Maybe that’s because I like to shoot landscapes with it. And urban ones at that. Street scenes, modern life. With movement. With people, with architecture. I would have some good ideas and ultraviolet photography would fit, but it’s so challenging.

The most troublesome thing is really that, unlike IR, you have to expose for a very long time. I took the photos below at about 1-2 seconds, aperture 4 or 5, and ISO 400. Of course, this only works with a tripod. Cars and people, moving trees or flags blur that way. Often this gives an interesting effect, but in most cases I would prefer the “freeze photo”.

Then the white balance. I have not yet managed an in-camera white balance with my UV bandpass filter. And setting the white balance in Photoshop is not so easy either.

I’m whining, I know. And it’s not that bad. And maybe I’ll fall in love with ultraviolet photography yet. It’s certainly good for exceptional portraits in the studio, of people, but also of flowers. Everything gets that metallic, almost “sick” look. Plants look as if they were covered by an oil slick, photos of people look as if they were taken in the 19th century. The faces are furrowed, dark and also strangely shiny. Actually, an excellent tool for implementing crazy ideas and concepts.

I may yet find my way into ultraviolet photography. My hopes are currently resting on a filter combo I ordered that lets a little IR through in addition to UV. Maybe it’s the mixture that does it. I do not know.

Anyway, I took some pictures today. They were taken with a Nikon D3100, a Kolari UV bandpass filter and a standard lens (35-80mm). The lens is not bad at all. Tried a few others as well – and all were similar in my eyes.

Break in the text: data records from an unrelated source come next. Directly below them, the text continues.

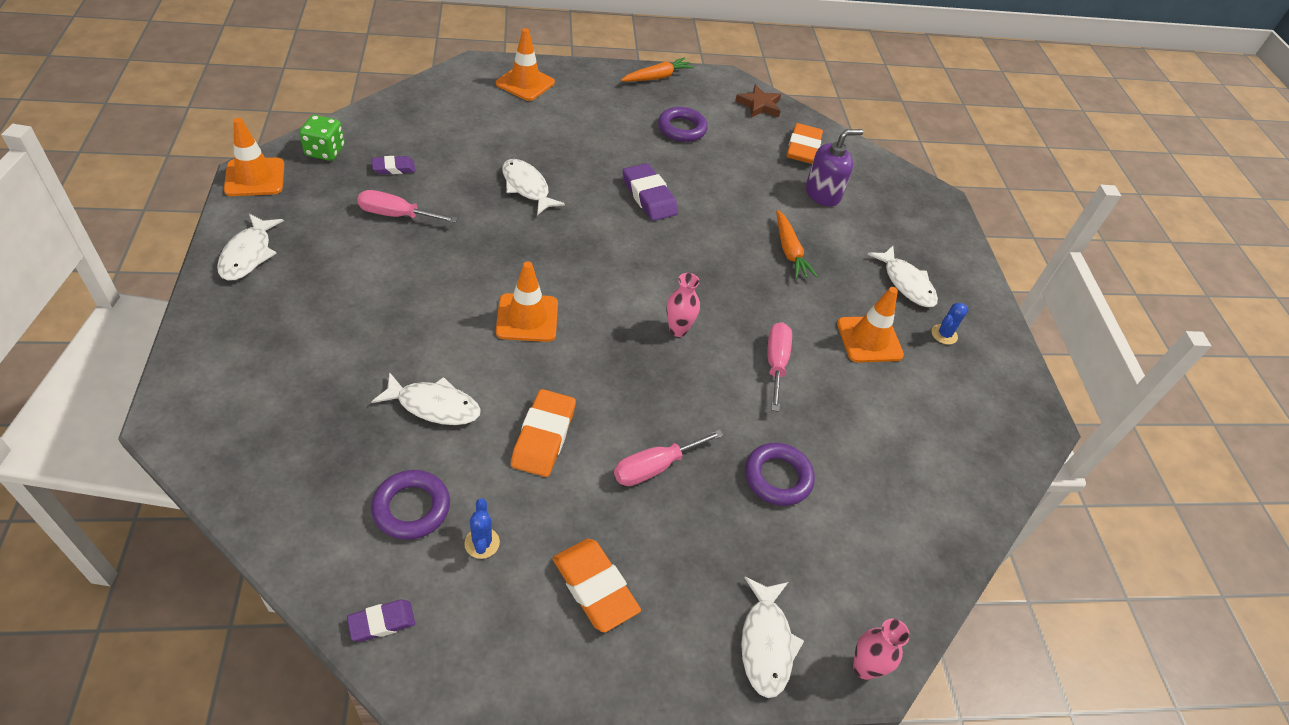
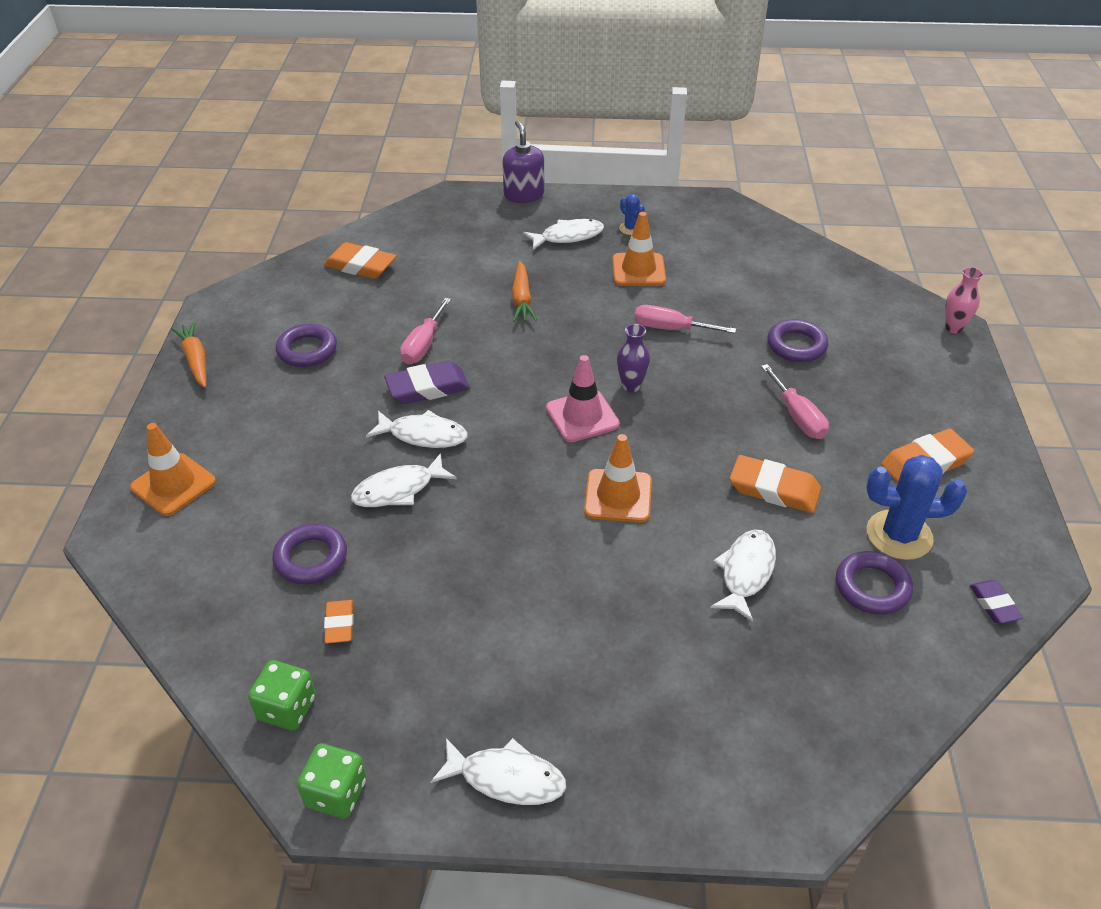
camera: 75 degrees left, 5 degrees down
orange traffic cone [224,118,284,196] -> green dice [297,743,367,819]
pink screwdriver [357,190,458,223] -> pink screwdriver moved to [400,298,451,364]
purple eraser [372,156,415,174] -> orange eraser [324,600,354,643]
blue cactus [464,498,500,559] -> blue cactus [866,455,967,560], size x2.03
pink vase [666,273,700,337] -> purple vase [617,324,650,392]
brown star [735,85,781,118] -> none
white fish [741,577,804,698] -> white fish moved to [366,410,468,448]
orange carrot [776,210,818,279] -> orange carrot turned 90 degrees clockwise [512,261,537,322]
purple soap dispenser [806,129,863,207] -> purple soap dispenser moved to [503,120,544,203]
none -> purple ring [272,523,347,584]
none -> pink traffic cone [546,355,620,442]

I like this one a lot. Here in the false color variant. Because UV photography is not necessarily black and white. You can play with color channels just as you can with IR photography. The image shows another special property of UV: Many signal boards or digital displays or shop windows turn completely black. The world becomes a “blank slate”. Lots of potential. Maybe too much to just leave UV photography behind.